Città di pane antico e di tradizioni ancestrali, Montecalvo è un gioiello di sapori e folklore nel cuore della valle del Miscano
Abitato sin dall’alba dei tempi, Montecalvo si è sviluppato sin dal Neolitico su un colle roccioso puntinato da ginestre che da il toponimo al borgo. Dell’antico insediamento, che sorse in località Trappeto, rimangono diverse case-grotta ricavate nei banchi tufacei del colle. Abbandonate dopo il neolitico, tornarono ad essere presidiate con la diffusione del Cristianesimo che portò all’edificazione, accanto ad esse, delle prime chiese rupestri della valle. L'abitato rimase organizzato su più livelli fino al dopoguerra, quando a causa delle scarse condizioni igieniche, furono definitivamente abbandonate in favore di abitazioni più moderne e salubri nel cuore del borgo. Altro elemento caratterizzante del territorio rurale di Montecalvo Irpino sono le Bolle della Malvizza, il più grande apparato di vulcanetti di fanghiglia di tutto l’Appennino meridionale. Il fenomeno mefitico, conosciuto anche come polle della merla, secondo la leggenda, sarebbe da attribuire all’ira degli dei che vollero punirono un taverniere per aver derubato i viandanti sulla via Traiana, confinandolo nelle viscere della terra. Le bolle sarebbero, così, generate dalle esalazione e dalle urla dell’uomo imprigionato sotto la valle. Passando dalle leggende alla storia, l’edificio più rappresentativo di Montecalvo è il Castello Pignatelli, edificato in tempi remoti, prende il nome dagli ultimi feudatari, la famiglia Pignatelli, che trasformarono la roccaforte in residenza gentilizia abitata anche dai Carafa. Oggi, il maniero si fa ammirare per i bastioni settencenteschi progettati per difendersi dall'assalto delle truppe nemiche e per l’arco a cui si accede al cortile interno del castello risalente al 1505. Sono ancora visibili una torre cilindrica e le mura perimetrali. Attorno al Castello, si tiene a novembre la Millenaria Fiera di Santa Caterina d’Alessandria, evento che affonda le sue radici nell’Alto Medioevo, cioè da quando i Cavalieri di Malta introdussero a Montecalvo il culto della santa ed edificarono in loco un ospedale, ad essa dedicato, che funzionasse da ricovero per pellegrini e viaggiatori di passaggio sulla via Appia Traiana.
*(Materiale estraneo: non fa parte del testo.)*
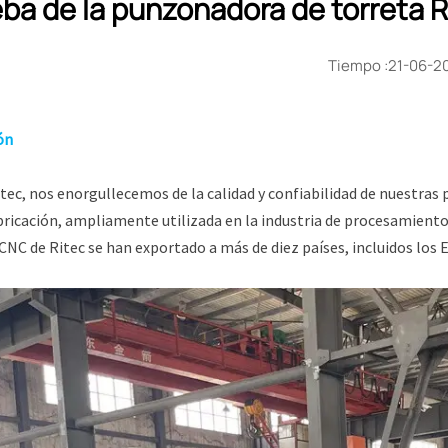
ba de la punzonadora de torreta R
Tiempo :21-06-2
ón
itec, nos enorgullecemos de la calidad y confiabilidad de nuestras
abricación, ampliamente utilizada en la industria de procesamient
CNC de Ritec se han exportado a más de diez países, incluidos los E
Terra di commerci, di scambi culturali e di relazioni antichissime, Montecalvo è una delle grandi Città del Pane. Qui si panifica il famosissimo Pane di Montecalvo, prodotto agroalimentare tradizionale (PAT) caratterizzato da una crosta spessa che racchiude una mollica alta e compatta piena di alveolature che lo rendono morbido e leggero. Essendo un crocevia importante sulla via Traina, il borgo della valle del Miscano e rinomato anche per la coltivazione e la valorizzazione di cereali antichi come la Saragolla, varietà di frumento duro coltivate in Irpinia, ottima per la panificazione di qualità e la Speuta, detta anche "speutona", una graminacea nutriente simile al farro utilizzato non solo per la produzione di pane ma anche per essere ammollato nelle minestre. Oltre al pane, un altro dei simboli della civiltà montecalvese è quello della Pacchiana, una donna molto appariscente, vestita con un abito pieno di colori che ancora oggi viene utilizzato dalle donne anziane o nei riti tradizionali come il Carnevale. Il termine pacchiano, che oggi indica una persona vistosa, chiassosa, mal vestita, in realtà ha origine etimologica ben diversa e rimanda alla voglia di divertimento, di allegria, di bagordi, di canti e tarantelle tipiche proprio del periodo che precede la Quaresima.